====== Document segment

Joel Tudor – Biography
Joel Tudor’s surfing defies logic. The Californian goofy footer was blessed with an innate, almost extrasensory, approach that seamlessly blends effortless grace and perfect positioning in harmony with the wave’s contours and momentum. It’s not how he explodes off the face or tears away pieces of the lip. It’s not how he dominates in a contest jersey. Instead, his revolution rose in the form of non-movement; subtleties and nuances dictated by the wave’s very essence. Like the Curren principle, implying that movement was a commodity to be savored and used only in emergency, when the wave absolutely required it. His talent was such that was hard to quantify. Judges didn’t know what to do with Tudor’s surfing, so they simply ignored it and hoped he would eventually just join the rank and file of the “progressive movement”. But his approach would never be new. In fact, his surfing was the rejection of new; a refusal to hop and gyrate; a line in the sand between short and long boarding. And when his art became at odds with contest success, his cleverly cultivated image lifted him even farther above the fray. He did eventually win 2 world titles, but they serve as mere supporting details in the greater narrative that is Joel Tudor.
Tudor was born in 1976 and raised in the classic American surf city of San Diego, California. His father was an accomplished longboard talent who began surfing in 1959. According to Jason Borte, Tudor’s dad “first put Joel on a surfboard during a family trip to Puerto Vallarta.” Joel was already showing promise on a skateboard, but when he started riding longboards at 10, it was obvious something was afoot. By the time Joel turned 12, his father was taking the scrawny goofy footer to threatening waves like Todos Santos.
At the time, longboard surfing had no viable amateur ranks. Professional surfing was the only option for advancement, so Tudor turned pro at 14. Paper thin with long blonde hair, he glided across the wave with the waif-like grace of his nickname “Tinkerbell,” but to his rivals, he was a beast. Reflecting on his early days as a professional, he told Juice Magazine, “I had to surf against Nuuhiwa and those guys. It was a trip. Talk about shock. Imagine that you’re 13 and you’re in a nose-riding event with David Nuuhiwa. It gave me more appreciation of style.”
At 15, he won his first pro contest, making him the youngest competitor to win an ASP event. That same year, he was taken under the tutelage of legendary shaper Donald Takayama and later came to the attention of former world longboard champ Nat Young, who described the first time he saw Joel surf: “His surfing that first morning set aside my concerns about the direction of longboarding among the younger generation.”

============
====== Dataset records

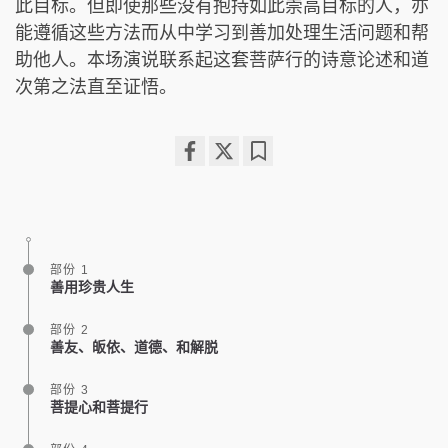
此目标。但即使那些没有抱持如此崇高目标的人，亦
能遵循这些方法而从中学习到善加处理生活问题和帮
助他人。本场演说联系起这套菩萨行的诗意论述和道
次第之法直至证悟。
Share
Bookmark
on
facebook
部份 1
善用珍贵人生
部份 2
善友、皈依、道德、和解脱
部份 3
菩提心和菩提行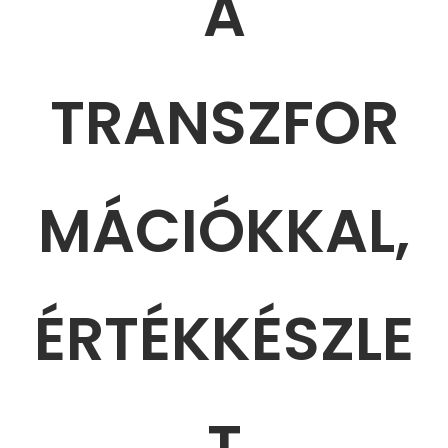
A
TRANSZFOR
MÁCIÓKKAL,
ÉRTÉKKÉSZLE
T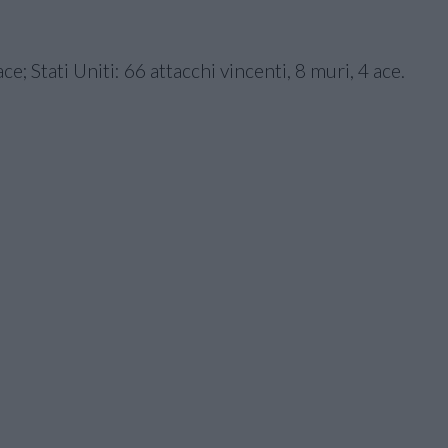
ce; Stati Uniti: 66 attacchi vincenti, 8 muri, 4 ace.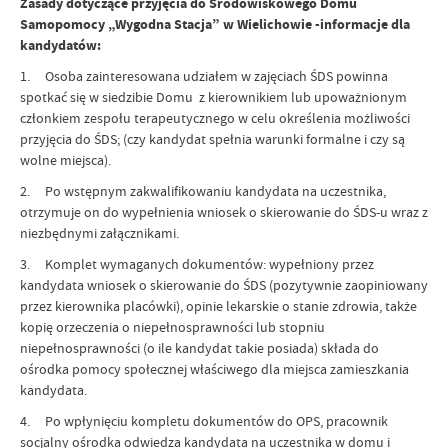
Zasady dotyczące przyjęcia do Środowiskowego Domu
Samopomocy „Wygodna Stacja” w Wielichowie -informacje dla
kandydatów:
1. Osoba zainteresowana udziałem w zajęciach ŚDS powinna
spotkać się w siedzibie Domu z kierownikiem lub upoważnionym
członkiem zespołu terapeutycznego w celu określenia możliwości
przyjęcia do ŚDS; (czy kandydat spełnia warunki formalne i czy są
wolne miejsca).
2. Po wstępnym zakwalifikowaniu kandydata na uczestnika,
otrzymuje on do wypełnienia wniosek o skierowanie do ŚDS-u wraz z
niezbędnymi załącznikami.
3. Komplet wymaganych dokumentów: wypełniony przez
kandydata wniosek o skierowanie do ŚDS (pozytywnie zaopiniowany
przez kierownika placówki), opinie lekarskie o stanie zdrowia, także
kopię orzeczenia o niepełnosprawności lub stopniu
niepełnosprawności (o ile kandydat takie posiada) składa do
ośrodka pomocy społecznej właściwego dla miejsca zamieszkania
kandydata.
4. Po wpłynięciu kompletu dokumentów do OPS, pracownik
socjalny ośrodka odwiedza kandydata na uczestnika w domu i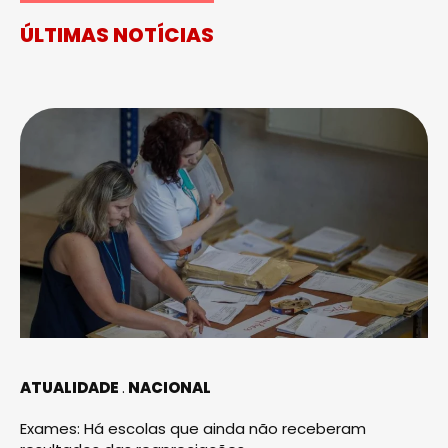
ÚLTIMAS NOTÍCIAS
ATUALIDADE
NACIONAL
Exames: Há escolas que ainda não receberam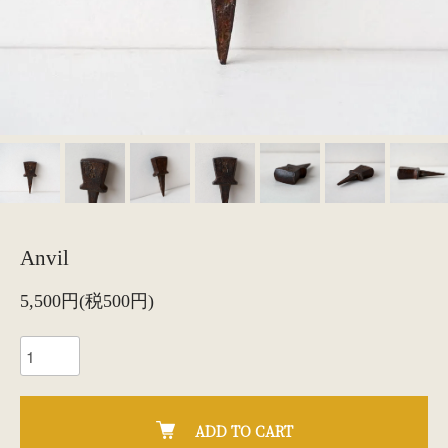
Anvil
5,500円(税500円)
ADD TO CART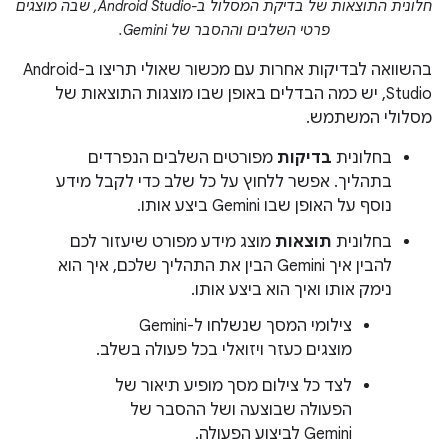
חלונית התוצאות של בדיקת המסלול ב-Android Studio, שבה מוצגים
פרטי השלבים וההסבר של Gemini.
בהשוואה לבדיקות אחרות עם מכשור שאולי תריצו ב-Android
Studio, יש כמה הבדלים באופן שבו מוצגות התוצאות של
מסלולי המשתמש.
בחלונית
בדיקות
מפורטים השלבים הנפרדים
בתהליך. אפשר ללחוץ על כל שלב כדי לקבל מידע
נוסף על האופן שבו Gemini ביצע אותו.
בחלונית
תוצאות
מוצג מידע מפורט שיעזור לכם
להבין איך Gemini הבין את התהליך שלכם, איך הוא
נימק אותו ואיך הוא ביצע אותו.
צילומי המסך שנשלחו ל-Gemini
מוצגים כעזר ויזואלי בכל פעולה בשלב.
לצד כל צילום מסך מופיע תיאור של
הפעולה שבוצעה ושל ההסבר של
Gemini לביצוע הפעולה.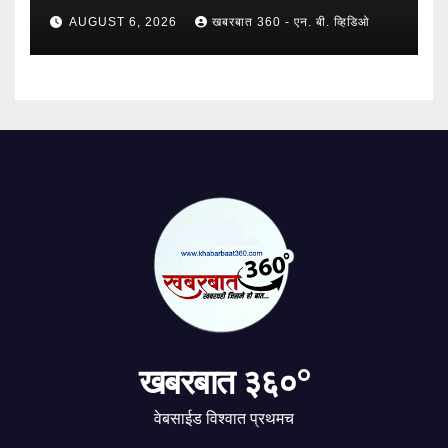
SANSTHA: जेबीएसपी संस्थेचे मुख्य
AUGUST 6, 2026
खबरबात 360 - एन. बी. व्हिडिओ
प्रशासकीय कार्यालय आणि अत्याधुनिक मूट
कोर्टचे थाटात लोकार्पण !
खबरबात ३६०°
वेबसाईड विश्वात प्रथमच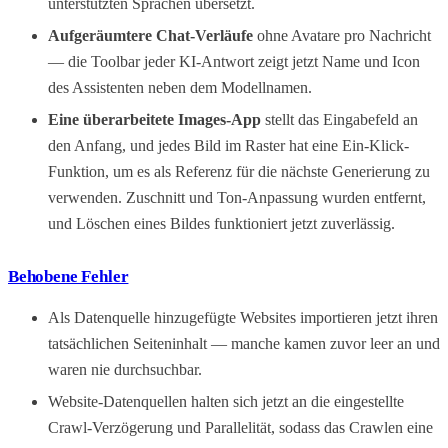
unterstützten Sprachen übersetzt.
Aufgeräumtere Chat-Verläufe
ohne Avatare pro Nachricht
— die Toolbar jeder KI-Antwort zeigt jetzt Name und Icon
des Assistenten neben dem Modellnamen.
Eine überarbeitete Images-App
stellt das Eingabefeld an
den Anfang, und jedes Bild im Raster hat eine Ein-Klick-
Funktion, um es als Referenz für die nächste Generierung zu
verwenden. Zuschnitt und Ton-Anpassung wurden entfernt,
und Löschen eines Bildes funktioniert jetzt zuverlässig.
Behobene Fehler
Als Datenquelle hinzugefügte Websites importieren jetzt ihren
tatsächlichen Seiteninhalt — manche kamen zuvor leer an und
waren nie durchsuchbar.
Website-Datenquellen halten sich jetzt an die eingestellte
Crawl-Verzögerung und Parallelität, sodass das Crawlen eine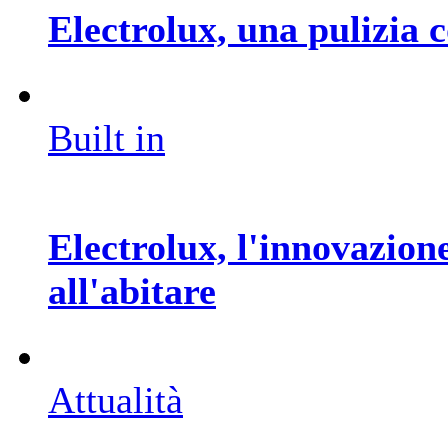
Electrolux, una pulizia c
Built in
Electrolux, l'innovazion
all'abitare
Attualità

============

Study questions:
a: List every person the Joel Tudor biography mentions by name, other than Joel Tudor himself.
b: Quote the passage of the Joel Tudor biography between "Tudor was born" and "like Todos Santos.", inclusive.

Answers in order:
a: Curren, Jason Borte, David Nuuhiwa, Donald Takayama, Nat Young

b:
Tudor was born in 1976 and raised in the classic American surf city of San Diego, California. His father was an accomplished longboard talent who began surfing in 1959. According to Jason Borte, Tudor’s dad “first put Joel on a surfboard during a family trip to Puerto Vallarta.” Joel was already showing promise on a skateboard, but when he started riding longboards at 10, it was obvious something was afoot. By the time Joel turned 12, his father was taking the scrawny goofy footer to threatening waves like Todos Santos.